On this evidence we believe the judge rightly submitted the question of murder in the first degree to the jury. In this circumstance, of course, the finding of guilt can be sustained only if the evidence warranted submission of the question of guilt of murder in the first degree on each of the grounds on which the judge charged the jury. The evidence justified a finding that the defendant had “a conscious and fixed purpose to kill continuing for a length of time and warranted a finding of murder with deliberately premeditated malice aforethought.” Commonwealth v. Bo-nomi, 335 Mass. 327, 356 (1957). See Commonwealth v. Satterfield, 362 Mass. 78, 82 (1972), and cases cited. Similarly, the question of murder committed with extreme atrocity or cruelty was properly submitted to the jury. Although the strangulation of the young victim was obviously less cruel and atrocious than the manner of causing death in many of our cases, the jury would have been warranted in finding that it was “more than ordinary atrocity or cruelty.” Commonwealth v. Knowlton, 265 Mass. 382, 388 (1928). Thus the evidence was sufficient to permit a finding of murder in the first degree committed with “extreme atrocity or cruelty.” Although, as we have said, “[0]ne cannot easily separate degrees of cruelty or atrocity by precise legal rules,... [t]he final determination of whether extreme atrocity or cruelty exists . . . must be decided by the jury, who, as the repository of the community’s conscience, can best determine when the mode of inflicting death is so shocking as to amount to extreme atrocity or cruelty.” Commonwealth v.
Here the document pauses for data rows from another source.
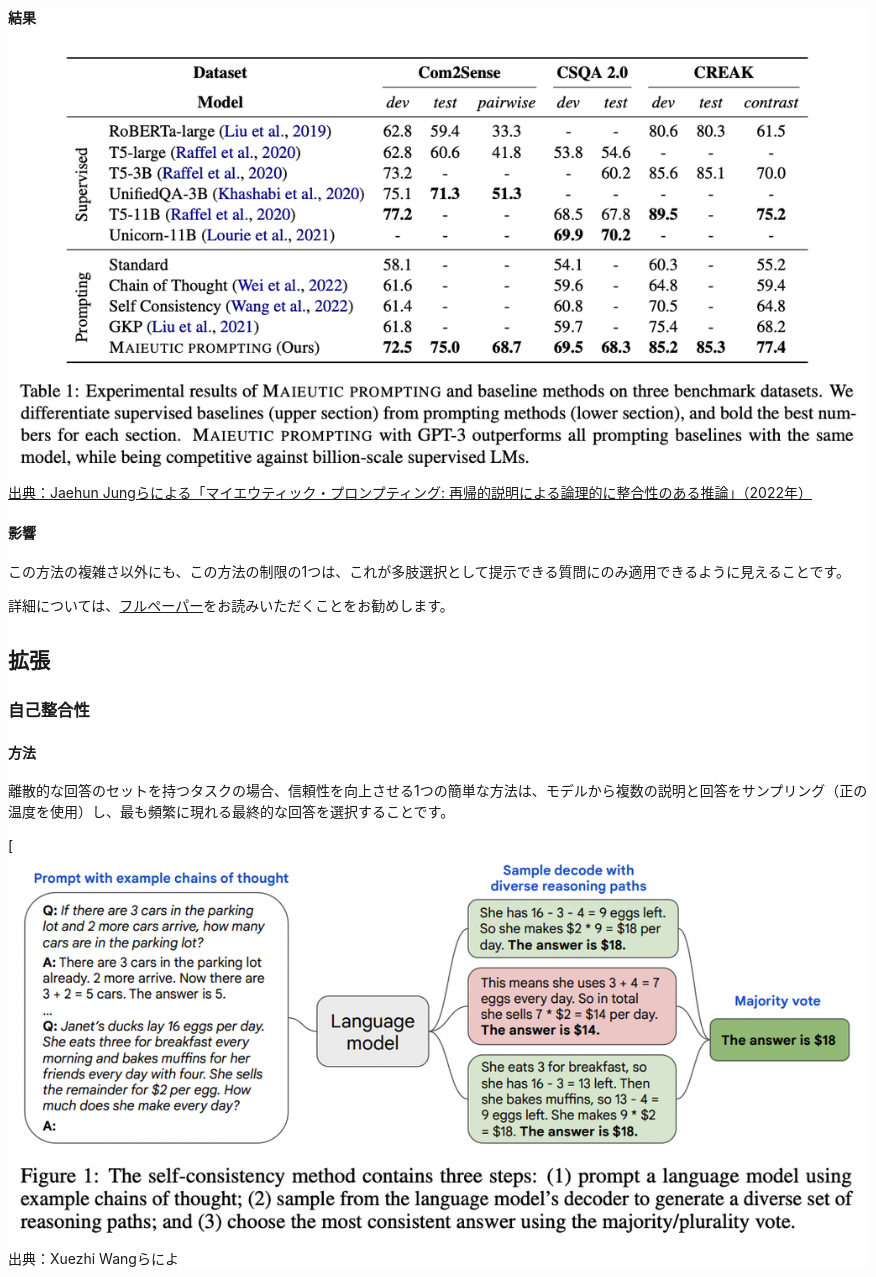
#### 結果

[![マイエウティック・プロンプティングの結果](images/maieutic_tab1.png)
<br>出典：Jaehun Jungらによる「マイエウティック・プロンプティング: 再帰的説明による論理的に整合性のある推論」（2022年）](https://arxiv.org/abs/2205.11822)

#### 影響

この方法の複雑さ以外にも、この方法の制限の1つは、これが多肢選択として提示できる質問にのみ適用できるように見えることです。

詳細については、[フルペーパー](https://arxiv.org/abs/2205.11822)をお読みいただくことをお勧めします。

## 拡張

### 自己整合性

#### 方法

離散的な回答のセットを持つタスクの場合、信頼性を向上させる1つの簡単な方法は、モデルから複数の説明と回答をサンプリング（正の温度を使用）し、最も頻繁に現れる最終的な回答を選択することです。

[![自己整合性の方法](images/self-consistency_fig1.png)
<br>出典：Xuezhi Wangらによ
Connolly, 356 Mass. 617, 628 (1970), cert. den. sub nom. Connolly v. Massachusetts, 400 U. S. 843 (1970). See Commonwealth v. Eisen, 358 Mass. 740, 746-747 (1971), and cases cited.

The defendant asks us to exercise our power under G. L. c. 278, § 33E, to grant a new trial or at least to reduce the conviction of murder in the first degree to a lesser crime. The asserted errors, beyond those already considered, were not the subject of any exception by the defendant. A review of the entire transcript in the fulfilment of our duty to consider whether there has been a miscarriage of justice (Commonwealth v. Miskel, 364 Mass. 783 [1974]) does not convince us that the verdict should be disturbed.

Judgment affirmed. 
      
       The case was tried in November, 1970, before the decision of the Supreme Court of the United States in Furman v. Georgia, 408 U. S. 238 (1972).